Where do all the Chocolate of the Months go when the month is over?
There is an archive page where my brilliant web guru, Erin, puts up a small snapshot of all the previous chocolates, but I want to remember them in all their many photo’d, overly prose’d glory. So, in the next few days I’m going to be putting up blog posts with details of the previous CotMs for posterity. Sound good?
Let’s kick things off with February!
The giant photo album of gorgeous photos of this month’s chocolate is online here—really, it’s worth a gawk.
February 2011 Chocolate of the Month: Valentine’s Bonbons
Here we are: the hot pink bullseye at the middle of the chocolate year. For this special Valentine’s month, I wanted to create a chocolate box that would encompass everything I know about love. Thus, this box represents what I see as the two key aspects of love.
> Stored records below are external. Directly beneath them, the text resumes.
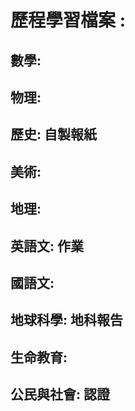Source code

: # 歷程學習檔案 :
## 數學:
## 物理:
## 歷史: 自製報紙
## 美術:
## 地理:
## 英語文: 作業
## 國語文: 
## 地球科學: 地科報告
## 生命教育:
## 公民與社會: 認證
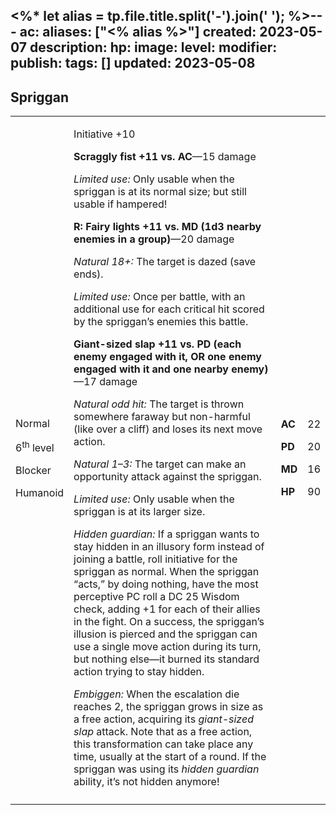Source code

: <%* let alias = tp.file.title.split('-').join(' '); %>---
ac: 
aliases: ["<% alias %>"]
created: 2023-05-07
description: 
hp: 
image: 
level: 
modifier: 
publish: 
tags: []
updated: 2023-05-08
---

## Spriggan

<table>
<colgroup>
<col style="width: 16%" />
<col style="width: 72%" />
<col style="width: 5%" />
<col style="width: 5%" />
</colgroup>
<tbody>
<tr class="odd">
<td><p>Normal</p>
<p>6<sup>th</sup> level</p>
<p>Blocker</p>
<p>Humanoid</p></td>
<td><p>Initiative +10</p>
<p><strong>Scraggly fist +11 vs. AC</strong>—15 damage</p>
<p><em>Limited use:</em> Only usable when the spriggan is at its normal
size; but still usable if hampered!</p>
<p><strong>R: Fairy lights +11 vs. MD (1d3 nearby enemies in a
group)</strong>—20 damage</p>
<p><em>Natural 18+:</em> The target is dazed (save ends).</p>
<p><em>Limited use:</em> Once per battle, with an additional use for
each critical hit scored by the spriggan’s enemies this battle.</p>
<p><strong>Giant-sized slap +11 vs. PD (each enemy engaged with it, OR
one enemy engaged with it and one nearby enemy)</strong>—17 damage</p>
<p><em>Natural odd hit:</em> The target is thrown somewhere faraway but
non-harmful (like over a cliff) and loses its next move action.</p>
<p><em>Natural 1–3:</em> The target can make an opportunity attack
against the spriggan.</p>
<p><em>Limited use:</em> Only usable when the spriggan is at its larger
size.</p>
<p><em>Hidden guardian:</em> If a spriggan wants to stay hidden in an
illusory form instead of joining a battle, roll initiative for the
spriggan as normal. When the spriggan “acts,” by doing nothing, have the
most perceptive PC roll a DC 25 Wisdom check, adding +1 for each of
their allies in the fight. On a success, the spriggan’s illusion is
pierced and the spriggan can use a single move action during its turn,
but nothing else—it burned its standard action trying to stay
hidden.</p>
<p><em>Embiggen:</em> When the escalation die reaches 2, the spriggan
grows in size as a free action, acquiring its <em>giant-sized slap</em>
attack. Note that as a free action, this transformation can take place
any time, usually at the start of a round. If the spriggan was using its
<em>hidden guardian</em> ability, it’s not hidden anymore!</p></td>
<td><p><strong>AC</strong></p>
<p><strong>PD</strong></p>
<p><strong>MD</strong></p>
<p><strong>HP</strong></p></td>
<td><p>22</p>
<p>20</p>
<p>16</p>
<p>90</p></td>
</tr>
<tr class="even">
<td></td>
<td></td>
<td></td>
<td></td>
</tr>
</tbody>
</table>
The sweet simple heart shape is filled with rosewater (dairy-free) cream, punctuated with a high note of pomegranate. It’s smooth and sweet as a Sunday stroll with the love of your life. This chocolate represents those beautiful, perfect, simple days where love makes you feel utterly content, adored, and safe. Nice. Fun. Cute. All that good stuff.
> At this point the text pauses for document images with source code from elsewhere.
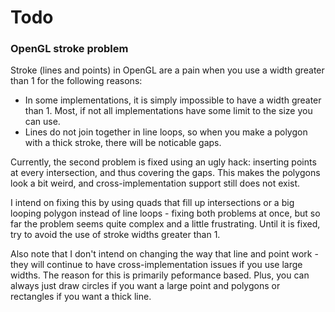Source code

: # Todo

### OpenGL stroke problem 
Stroke (lines and points) in OpenGL are a pain when you use a width greater than 1 for the following reasons:
* In some implementations, it is simply impossible to have a width greater than 1.  Most, if not all implementations have some limit to the size you can use.
* Lines do not join together in line loops, so when you make a polygon with a thick stroke, there will be noticable gaps.

Currently, the second problem is fixed using an ugly hack: inserting points at every intersection, and thus covering the gaps.  This makes the polygons look a bit weird, and cross-implementation support still does not exist.

I intend on fixing this by using quads that fill up intersections or a big looping polygon instead of line loops - fixing both problems at once, but so far the problem seems quite complex and a little frustrating.  Until it is fixed, try to avoid the use of stroke widths greater than 1.

Also note that I don't intend on changing the way that line and point work - they will continue to have cross-implementation issues if you use large widths.  The reason for this is primarily peformance based.  Plus, you can always just draw circles if you want a large point and polygons or rectangles if you want a thick line.
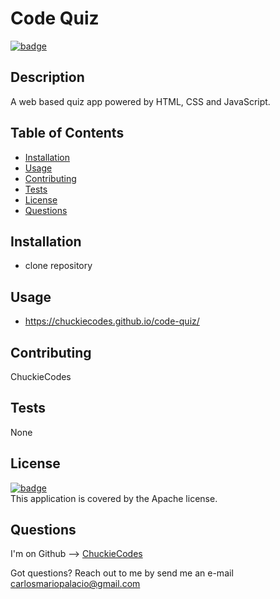 
# Code Quiz

[![badge](https://img.shields.io/badge/license-Apache-brightgreen)](https://opensource.org/licenses/Apache)<br />

## Description
A web based quiz app powered by HTML, CSS and JavaScript.

## Table of Contents

- [Installation](#installation)
- [Usage](#usage)
- [Contributing](#contributing)
- [Tests](#tests)
- [License](#license)
- [Questions](#questions)

## Installation
- clone repository

## Usage
- https://chuckiecodes.github.io/code-quiz/

## Contributing
ChuckieCodes

## Tests
None


## License
[![badge](https://img.shields.io/badge/license-Apache-brightgreen)](https://opensource.org/licenses/Apache)
<br />
This application is covered by the Apache license.


## Questions
I'm on Github --> [ChuckieCodes](https://github.com/ChuckieCodes)<br />

Got questions? Reach out to me by send me an e-mail carlosmariopalacio@gmail.com<br />
  
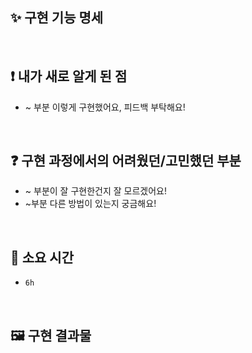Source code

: <!-- PR의 제목은 "[n주차 기본/심화/공유 과제] 과제명 " 으로 작성해주세요 -->
<!-- PR은 리뷰어를 위한 글입니다, 자세하게 작성할수록 리뷰를 작성하기 더 좋아요! -->

## ✨ 구현 기능 명세

<!-- 이 위치에 주차별 과제 기능 명세 템플릿을 붙여 넣어주세요! -->

<br />

## ❗️ 내가 새로 알게 된 점

<!-- 새롭게 알게 된 부분 가볍게 기록하기 (기록하면서 개발하기!) -->

- ~ 부분 이렇게 구현했어요, 피드백 부탁해요!

<br />

## ❓ 구현 과정에서의 어려웠던/고민했던 부분

- ~ 부분이 잘 구현한건지 잘 모르겠어요!
- ~부분 다른 방법이 있는지 궁금해요!

<br />

## 🥲 소요 시간

- `6h`

<br />

## 🖼️ 구현 결과물

<!-- 스크린샷, gif, 동영상, 배포링크 등 자유롭게 첨부해주세요. 구현한 기능이 모두 결과물에 포함되도록 구체적으로 작성해주세요. -->
<!-- 애니메이션이나 동적 UI 확인이 필요한 경우에는 스크린샷은 인정하지 않아요 -->
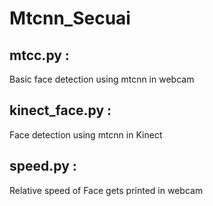 # Mtcnn_Secuai

## mtcc.py :
Basic face detection using mtcnn in webcam

## kinect_face.py : 
Face detection using mtcnn in Kinect

## speed.py : 
Relative speed of Face gets printed in webcam
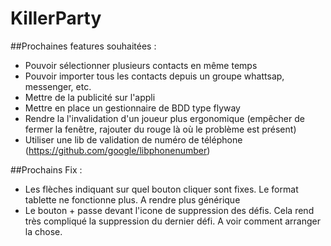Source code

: # KillerParty

##Prochaines features souhaitées :
* Pouvoir sélectionner plusieurs contacts en même temps
* Pouvoir importer tous les contacts depuis un groupe whattsap, messenger, etc.
* Mettre de la publicité sur l'appli
* Mettre en place un gestionnaire de BDD type flyway
* Rendre la l'invalidation d'un joueur plus ergonomique (empêcher de fermer la fenêtre, rajouter du rouge là où le problème est présent)
* Utiliser une lib de validation de numéro de téléphone (https://github.com/google/libphonenumber)

##Prochains Fix :
* Les flèches indiquant sur quel bouton cliquer sont fixes. Le format tablette ne fonctionne plus. A rendre plus générique
* Le bouton + passe devant l'icone de suppression des défis. Cela rend très compliqué la suppression du dernier défi. A voir comment arranger la chose.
The anatomical heart, on the other hand, is the equally beautiful but often bloody and wild side of love: the kind of love that leaves your heart pounding, your pulse racing–an almost out-of-control intensity that can be a little terrifying, but is deeply healthy in the long run. This represents the kind of love that reminds you you’re alive in the deepest sense, for the times when your heart is raw and feels like it’s beating on the outside of your body. This is an intense bonbon. It’s a solid chocolate made with 66% dark chocolate, packed with lightly crushed cacao nibs, locally-roasted coffee beans, black salt enriched with volcanic minerals, and crunchy bits of bright dried cherries. It’s painted with red-tinted cocoa butter that’s colored with an all-natural beet juice-based food coloring, because while love does sometimes hurt, it shouldn’t have anything to do with anything fake–especially artificial food coloring.